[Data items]
-------------------------

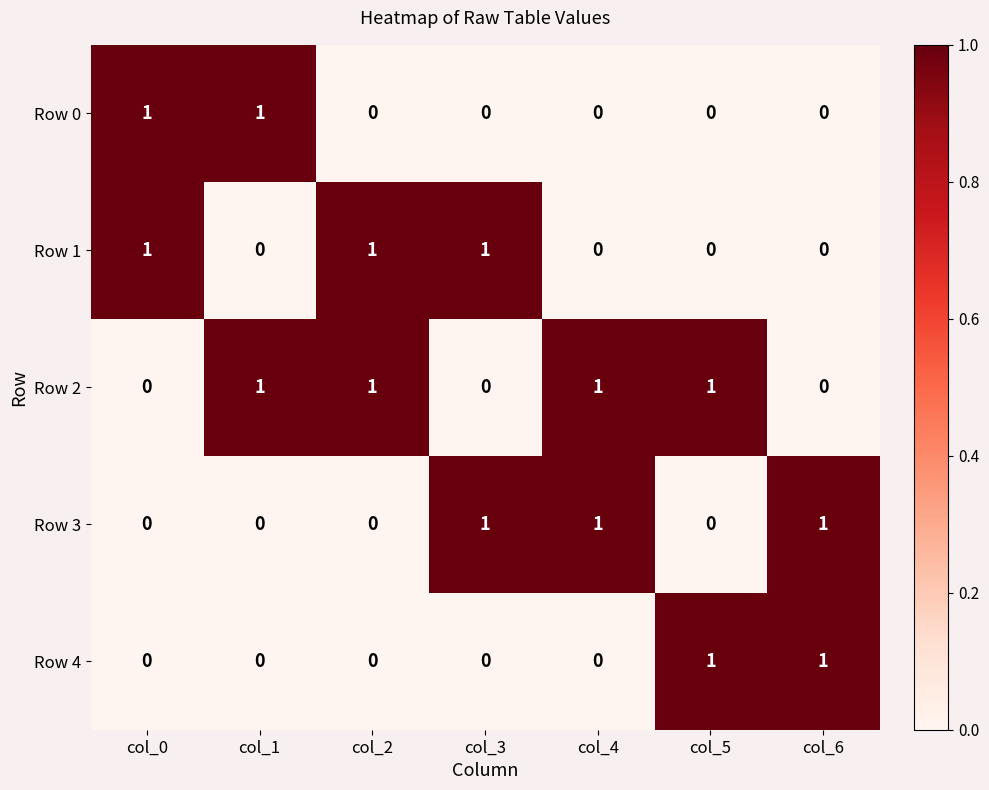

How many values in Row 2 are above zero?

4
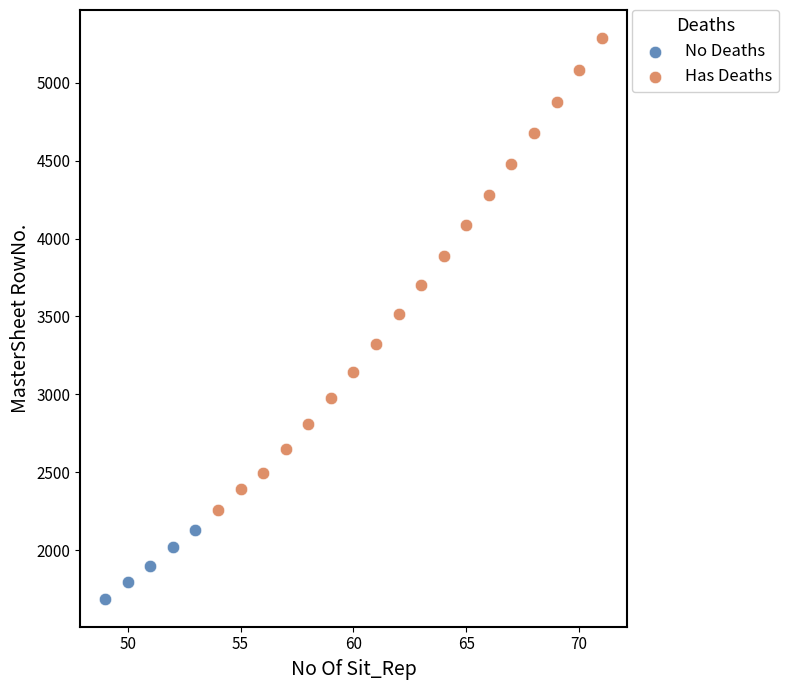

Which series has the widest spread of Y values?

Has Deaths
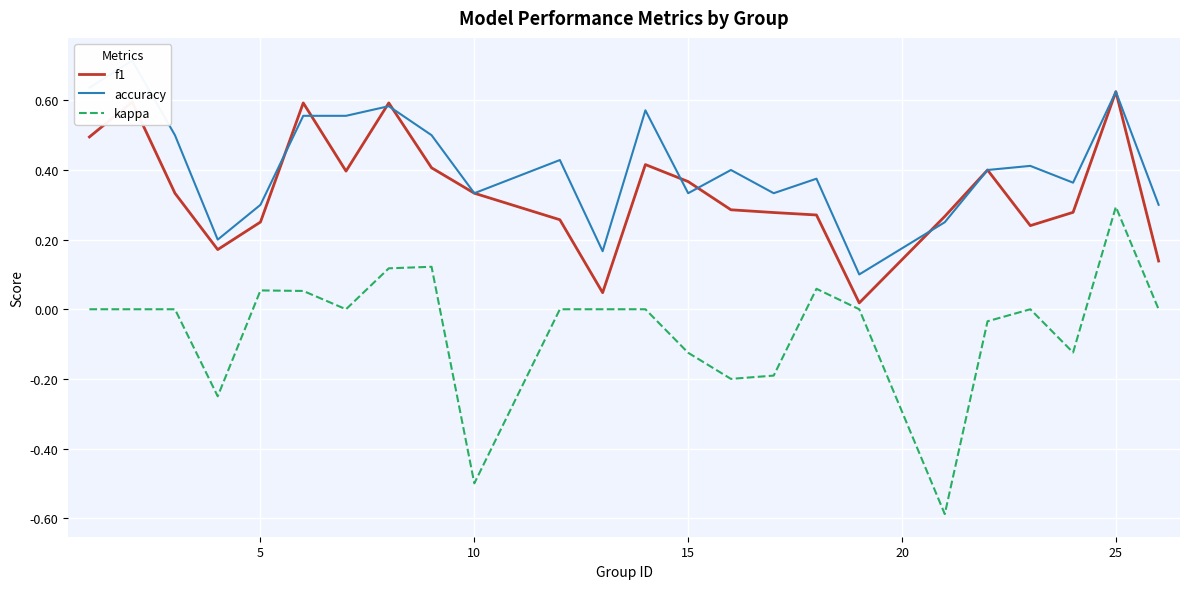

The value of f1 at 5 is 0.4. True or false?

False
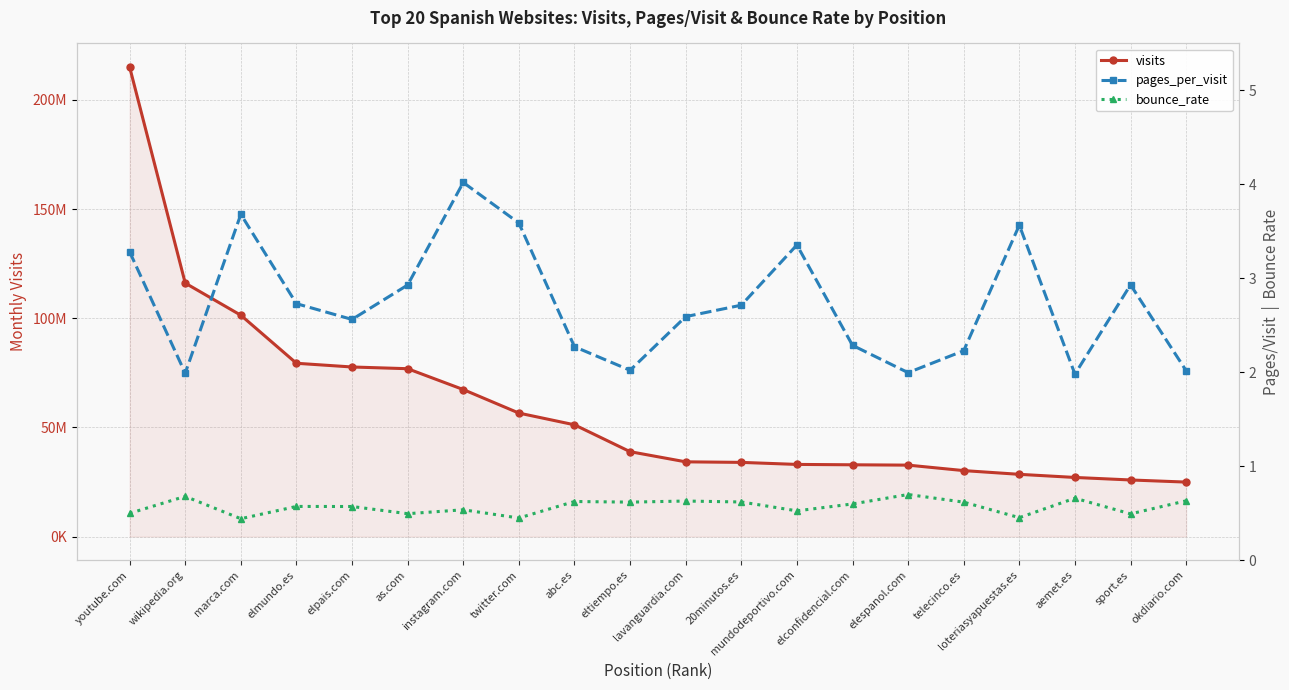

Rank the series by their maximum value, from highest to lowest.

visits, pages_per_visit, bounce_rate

-------------------------

*Your objective*
Copy the records above line for line, leaving out the pictures.

*Finished exercise*
How many values in Row 2 are above zero?

4

Which series has the widest spread of Y values?

Has Deaths

The value of f1 at 5 is 0.4. True or false?

False

Rank the series by their maximum value, from highest to lowest.

visits, pages_per_visit, bounce_rate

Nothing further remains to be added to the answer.